Prompt. Some entries follow. Reproduce exactly the lines starting at the one with "H&E whole-slide image, whole" and stopping after the one with "Histologic diagnosis: Oligodendroglioma, NOS.".

Data for this exercise.
______________________________

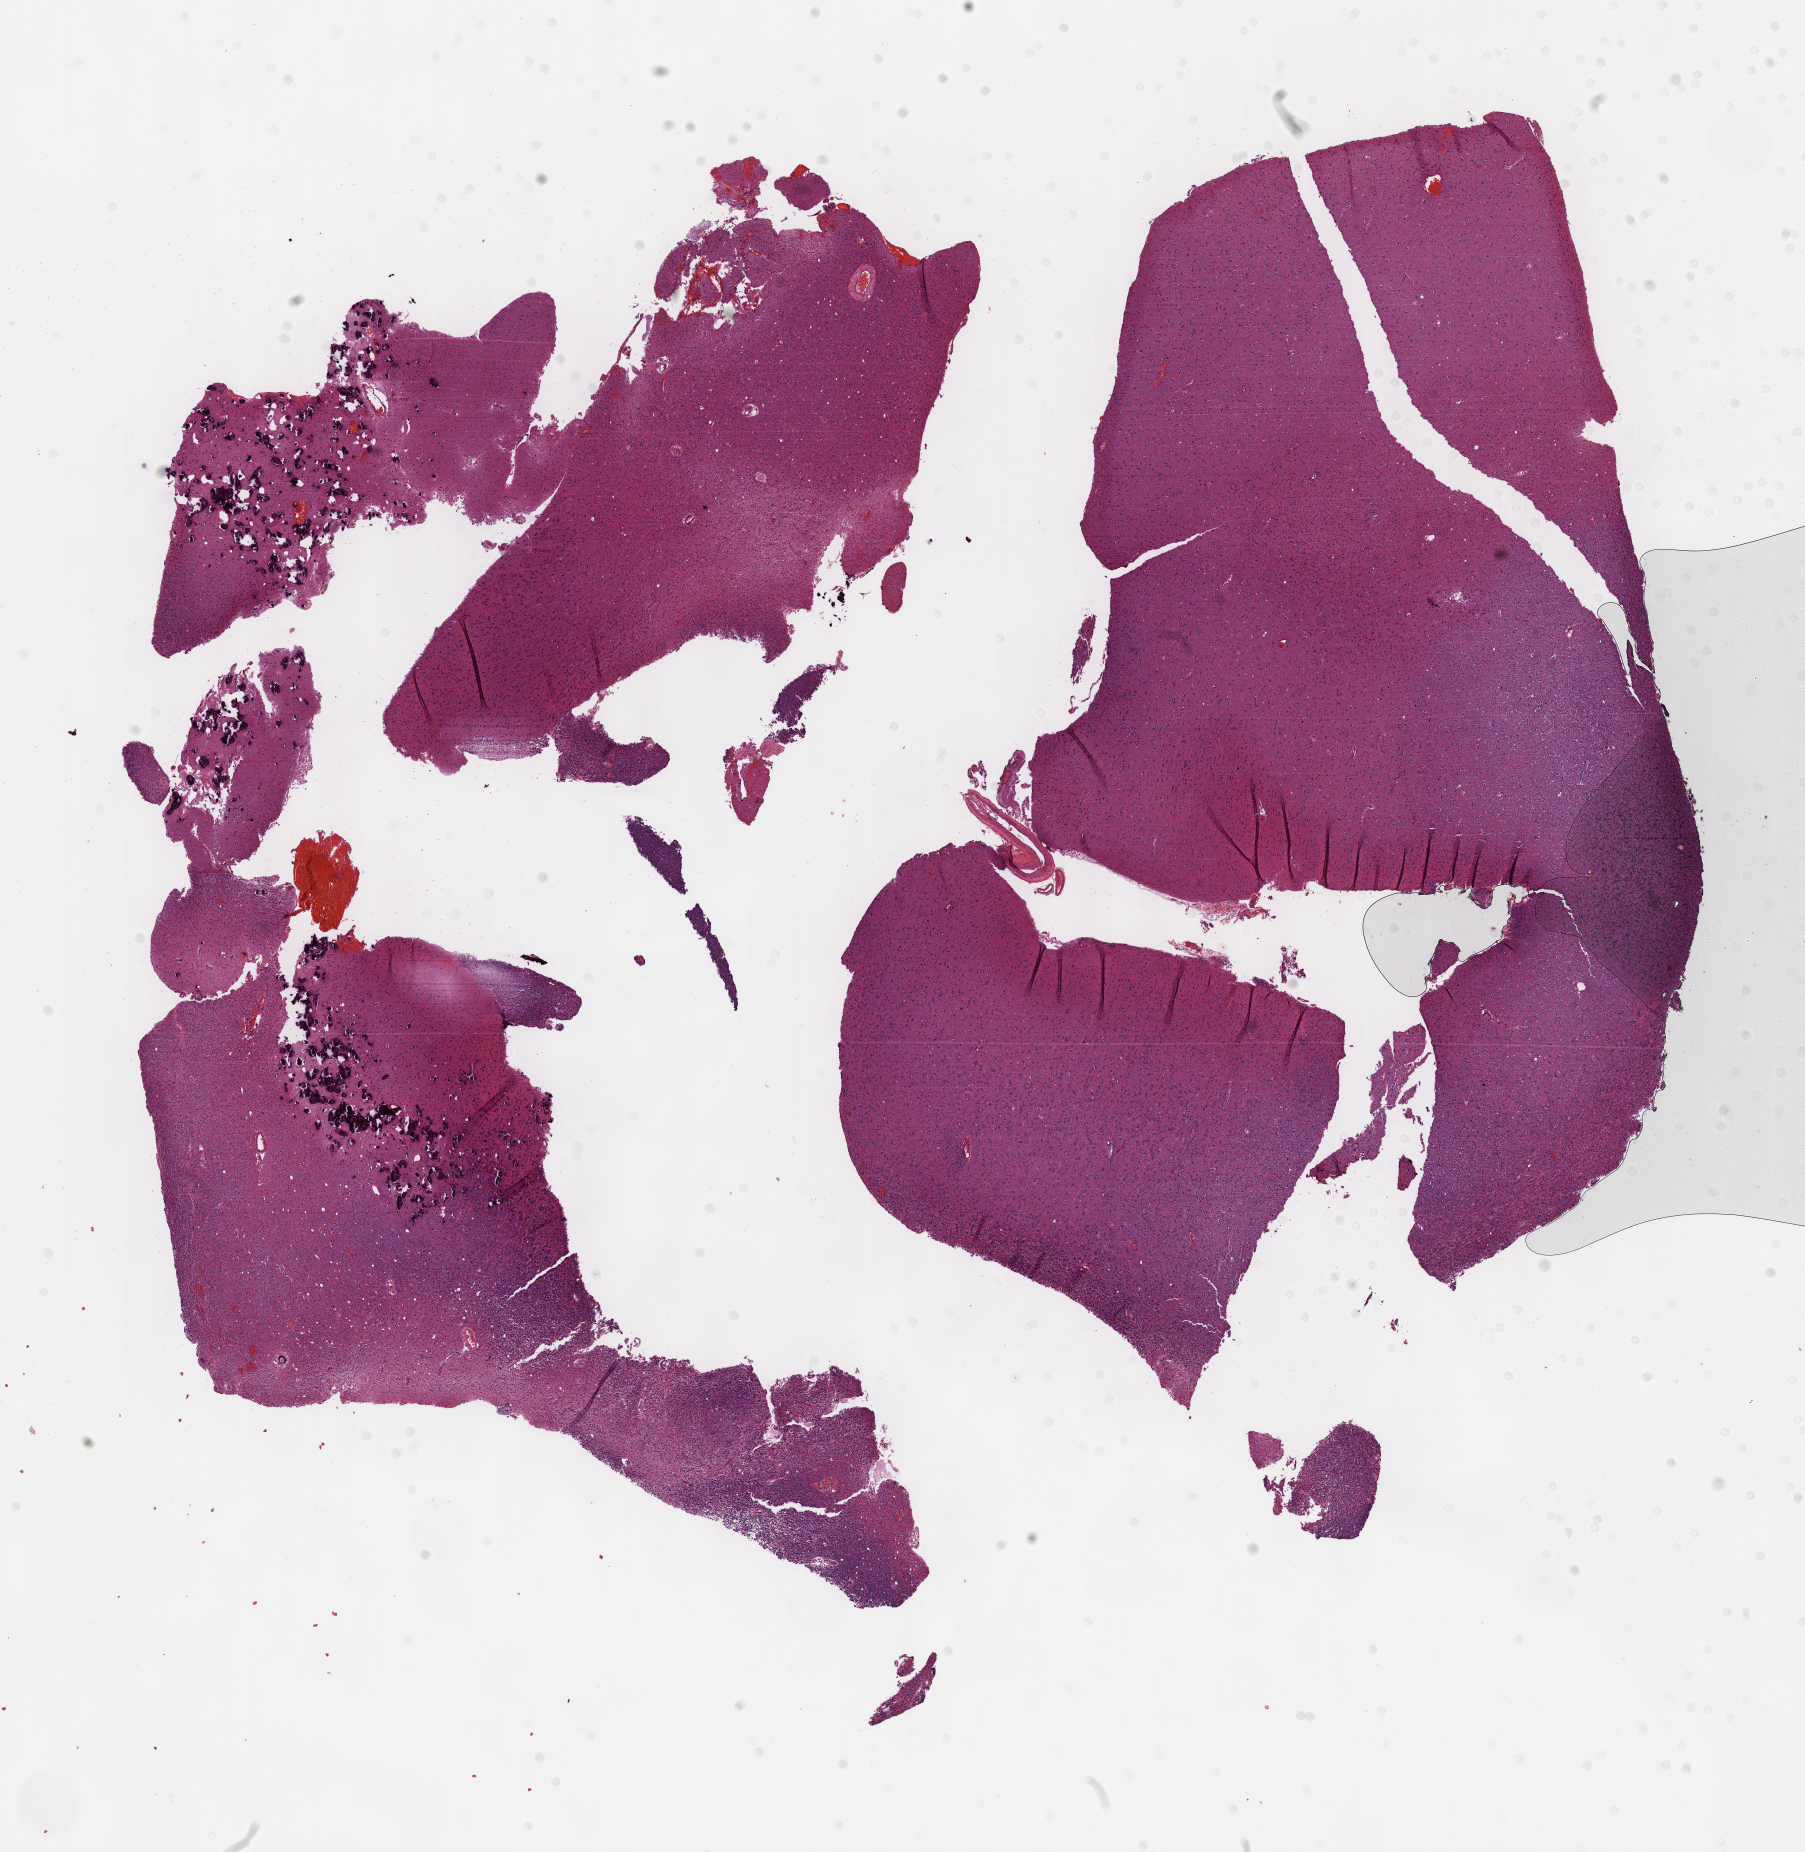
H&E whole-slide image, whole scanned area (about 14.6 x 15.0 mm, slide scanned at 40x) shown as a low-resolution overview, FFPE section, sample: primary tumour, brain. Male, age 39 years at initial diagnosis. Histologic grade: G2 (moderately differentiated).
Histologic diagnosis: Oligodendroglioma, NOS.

______________________________

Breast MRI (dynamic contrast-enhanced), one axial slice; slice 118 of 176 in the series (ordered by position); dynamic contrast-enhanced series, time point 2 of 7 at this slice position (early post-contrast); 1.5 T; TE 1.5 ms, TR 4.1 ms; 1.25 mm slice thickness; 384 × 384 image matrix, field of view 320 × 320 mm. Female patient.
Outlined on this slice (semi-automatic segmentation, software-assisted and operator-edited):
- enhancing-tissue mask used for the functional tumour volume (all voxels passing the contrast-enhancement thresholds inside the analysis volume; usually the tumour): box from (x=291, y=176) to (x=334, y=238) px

______________________________

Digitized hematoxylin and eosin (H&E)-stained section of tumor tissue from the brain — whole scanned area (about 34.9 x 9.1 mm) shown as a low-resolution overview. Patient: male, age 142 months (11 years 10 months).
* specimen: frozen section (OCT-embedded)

______________________________

Solution for this exercise.
H&E whole-slide image, whole scanned area (about 14.6 x 15.0 mm, slide scanned at 40x) shown as a low-resolution overview, FFPE section, sample: primary tumour, brain. Male, age 39 years at initial diagnosis. Histologic grade: G2 (moderately differentiated).
Histologic diagnosis: Oligodendroglioma, NOS.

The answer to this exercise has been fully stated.